◆ **GIVEN DATA**
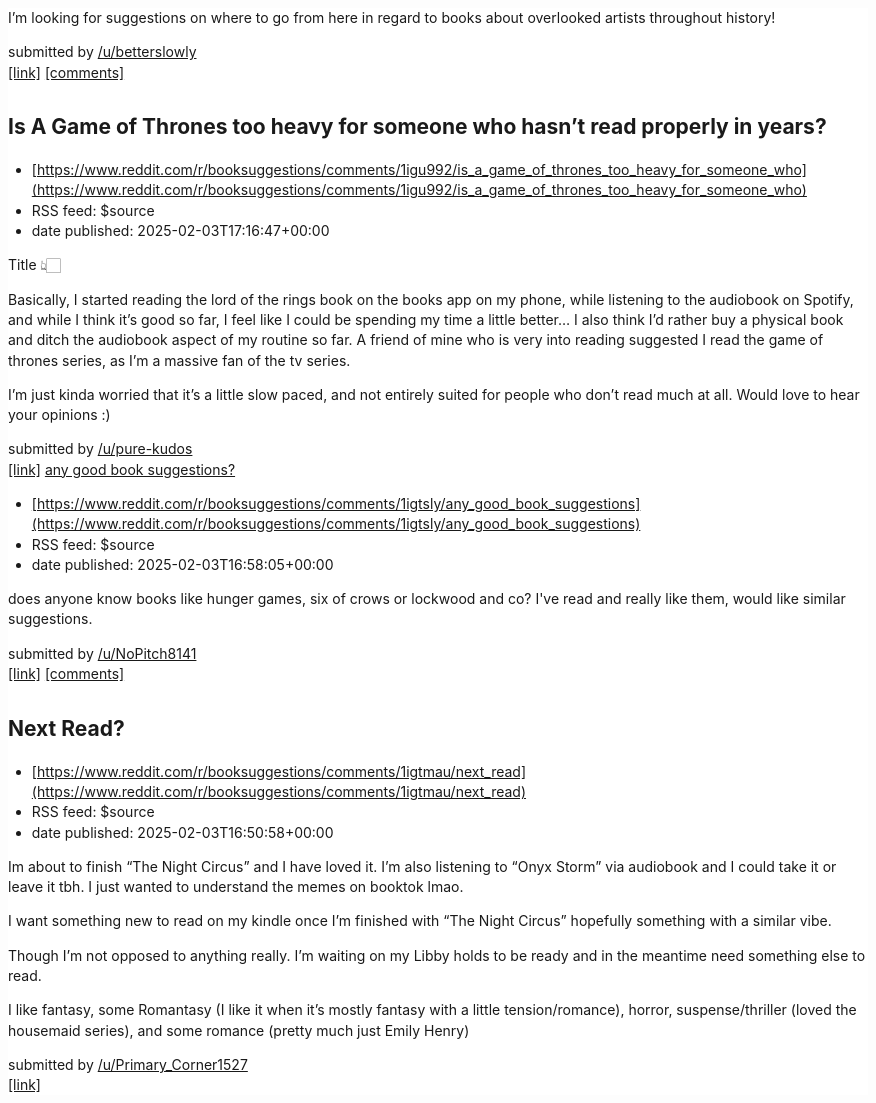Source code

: <div class="md"><p>I’m looking for suggestions on where to go from here in regard to books about overlooked artists throughout history!</p> </div> &#32; submitted by &#32; <a href="https://www.reddit.com/user/betterslowly"> /u/betterslowly </a> <br/> <span><a href="https://www.reddit.com/r/booksuggestions/comments/1iguiyo/just_finished_the_story_of_art_without_men_by/">[link]</a></span> &#32; <span><a href="https://www.reddit.com/r/booksuggestions/comments/1iguiyo/just_finished_the_story_of_art_without_men_by/">[comments]</a></span>

## Is A Game of Thrones too heavy for someone who hasn’t read properly in years?
 - [https://www.reddit.com/r/booksuggestions/comments/1igu992/is_a_game_of_thrones_too_heavy_for_someone_who](https://www.reddit.com/r/booksuggestions/comments/1igu992/is_a_game_of_thrones_too_heavy_for_someone_who)
 - RSS feed: $source
 - date published: 2025-02-03T17:16:47+00:00

<div class="md"><p>Title 👆🏻</p> <p>Basically, I started reading the lord of the rings book on the books app on my phone, while listening to the audiobook on Spotify, and while I think it’s good so far, I feel like I could be spending my time a little better… I also think I’d rather buy a physical book and ditch the audiobook aspect of my routine so far. A friend of mine who is very into reading suggested I read the game of thrones series, as I’m a massive fan of the tv series. </p> <p>I’m just kinda worried that it’s a little slow paced, and not entirely suited for people who don’t read much at all. Would love to hear your opinions :)</p> </div> &#32; submitted by &#32; <a href="https://www.reddit.com/user/pure-kudos"> /u/pure-kudos </a> <br/> <span><a href="https://www.reddit.com/r/booksuggestions/comments/1igu992/is_a_game_of_thrones_too_heavy_for_someone_who/">[link]</a></span> &#32; <span><a href="https://www.reddit.com/r/booksuggestions/comments/1igu

## any good book suggestions?
 - [https://www.reddit.com/r/booksuggestions/comments/1igtsly/any_good_book_suggestions](https://www.reddit.com/r/booksuggestions/comments/1igtsly/any_good_book_suggestions)
 - RSS feed: $source
 - date published: 2025-02-03T16:58:05+00:00

<div class="md"><p>does anyone know books like hunger games, six of crows or lockwood and co? I&#39;ve read and really like them, would like similar suggestions.</p> </div> &#32; submitted by &#32; <a href="https://www.reddit.com/user/NoPitch8141"> /u/NoPitch8141 </a> <br/> <span><a href="https://www.reddit.com/r/booksuggestions/comments/1igtsly/any_good_book_suggestions/">[link]</a></span> &#32; <span><a href="https://www.reddit.com/r/booksuggestions/comments/1igtsly/any_good_book_suggestions/">[comments]</a></span>

## Next Read?
 - [https://www.reddit.com/r/booksuggestions/comments/1igtmau/next_read](https://www.reddit.com/r/booksuggestions/comments/1igtmau/next_read)
 - RSS feed: $source
 - date published: 2025-02-03T16:50:58+00:00

<div class="md"><p>Im about to finish “The Night Circus” and I have loved it. I’m also listening to “Onyx Storm” via audiobook and I could take it or leave it tbh. I just wanted to understand the memes on booktok lmao. </p> <p>I want something new to read on my kindle once I’m finished with “The Night Circus” hopefully something with a similar vibe. </p> <p>Though I’m not opposed to anything really. I’m waiting on my Libby holds to be ready and in the meantime need something else to read. </p> <p>I like fantasy, some Romantasy (I like it when it’s mostly fantasy with a little tension/romance), horror, suspense/thriller (loved the housemaid series), and some romance (pretty much just Emily Henry) </p> </div> &#32; submitted by &#32; <a href="https://www.reddit.com/user/Primary_Corner1527"> /u/Primary_Corner1527 </a> <br/> <span><a href="https://www.reddit.com/r/booksuggestions/comments/1igtmau/next_read/">[link]</a></span> &#32; <span><a href="https://www.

◆ **TASK BRIEF**
With the pictures omitted, the entries are to be transcribed in full, exactly as they appear.

◆ **ANSWER**
Source code

: <div class="md"><p>I’m looking for suggestions on where to go from here in regard to books about overlooked artists throughout history!</p> </div> &#32; submitted by &#32; <a href="https://www.reddit.com/user/betterslowly"> /u/betterslowly </a> <br/> <span><a href="https://www.reddit.com/r/booksuggestions/comments/1iguiyo/just_finished_the_story_of_art_without_men_by/">[link]</a></span> &#32; <span><a href="https://www.reddit.com/r/booksuggestions/comments/1iguiyo/just_finished_the_story_of_art_without_men_by/">[comments]</a></span>

## Is A Game of Thrones too heavy for someone who hasn’t read properly in years?
 - [https://www.reddit.com/r/booksuggestions/comments/1igu992/is_a_game_of_thrones_too_heavy_for_someone_who](https://www.reddit.com/r/booksuggestions/comments/1igu992/is_a_game_of_thrones_too_heavy_for_someone_who)
 - RSS feed: $source
 - date published: 2025-02-03T17:16:47+00:00

<div class="md"><p>Title 👆🏻</p> <p>Basically, I started reading the lord of the rings book on the books app on my phone, while listening to the audiobook on Spotify, and while I think it’s good so far, I feel like I could be spending my time a little better… I also think I’d rather buy a physical book and ditch the audiobook aspect of my routine so far. A friend of mine who is very into reading suggested I read the game of thrones series, as I’m a massive fan of the tv series. </p> <p>I’m just kinda worried that it’s a little slow paced, and not entirely suited for people who don’t read much at all. Would love to hear your opinions :)</p> </div> &#32; submitted by &#32; <a href="https://www.reddit.com/user/pure-kudos"> /u/pure-kudos </a> <br/> <span><a href="https://www.reddit.com/r/booksuggestions/comments/1igu992/is_a_game_of_thrones_too_heavy_for_someone_who/">[link]</a></span> &#32; <span><a href="https://www.reddit.com/r/booksuggestions/comments/1igu

## any good book suggestions?
 - [https://www.reddit.com/r/booksuggestions/comments/1igtsly/any_good_book_suggestions](https://www.reddit.com/r/booksuggestions/comments/1igtsly/any_good_book_suggestions)
 - RSS feed: $source
 - date published: 2025-02-03T16:58:05+00:00

<div class="md"><p>does anyone know books like hunger games, six of crows or lockwood and co? I&#39;ve read and really like them, would like similar suggestions.</p> </div> &#32; submitted by &#32; <a href="https://www.reddit.com/user/NoPitch8141"> /u/NoPitch8141 </a> <br/> <span><a href="https://www.reddit.com/r/booksuggestions/comments/1igtsly/any_good_book_suggestions/">[link]</a></span> &#32; <span><a href="https://www.reddit.com/r/booksuggestions/comments/1igtsly/any_good_book_suggestions/">[comments]</a></span>

## Next Read?
 - [https://www.reddit.com/r/booksuggestions/comments/1igtmau/next_read](https://www.reddit.com/r/booksuggestions/comments/1igtmau/next_read)
 - RSS feed: $source
 - date published: 2025-02-03T16:50:58+00:00

<div class="md"><p>Im about to finish “The Night Circus” and I have loved it. I’m also listening to “Onyx Storm” via audiobook and I could take it or leave it tbh. I just wanted to understand the memes on booktok lmao. </p> <p>I want something new to read on my kindle once I’m finished with “The Night Circus” hopefully something with a similar vibe. </p> <p>Though I’m not opposed to anything really. I’m waiting on my Libby holds to be ready and in the meantime need something else to read. </p> <p>I like fantasy, some Romantasy (I like it when it’s mostly fantasy with a little tension/romance), horror, suspense/thriller (loved the housemaid series), and some romance (pretty much just Emily Henry) </p> </div> &#32; submitted by &#32; <a href="https://www.reddit.com/user/Primary_Corner1527"> /u/Primary_Corner1527 </a> <br/> <span><a href="https://www.reddit.com/r/booksuggestions/comments/1igtmau/next_read/">[link]</a></span> &#32; <span><a href="https://www.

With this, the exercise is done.